==== Data supplied
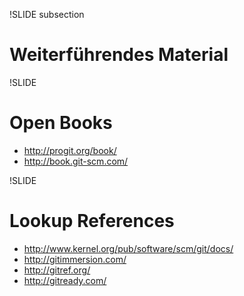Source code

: !SLIDE subsection
# Weiterführendes Material #

!SLIDE

# Open Books #

* http://progit.org/book/
* http://book.git-scm.com/

!SLIDE

# Lookup References #

* http://www.kernel.org/pub/software/scm/git/docs/
* http://gitimmersion.com/
* http://gitref.org/
* http://gitready.com/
========
**What needs to be done**:
Put every line of the source text in the entries above into a JSON list of strings, one string per line, and skip the blank lines. Leave out the pictures.

**Answer space**:
[
  "Source code",
  ": !SLIDE subsection",
  "# Weiterführendes Material #",
  "!SLIDE",
  "# Open Books #",
  "* http://progit.org/book/",
  "* http://book.git-scm.com/",
  "!SLIDE",
  "# Lookup References #",
  "* http://www.kernel.org/pub/software/scm/git/docs/",
  "* http://gitimmersion.com/",
  "* http://gitref.org/",
  "* http://gitready.com/"
]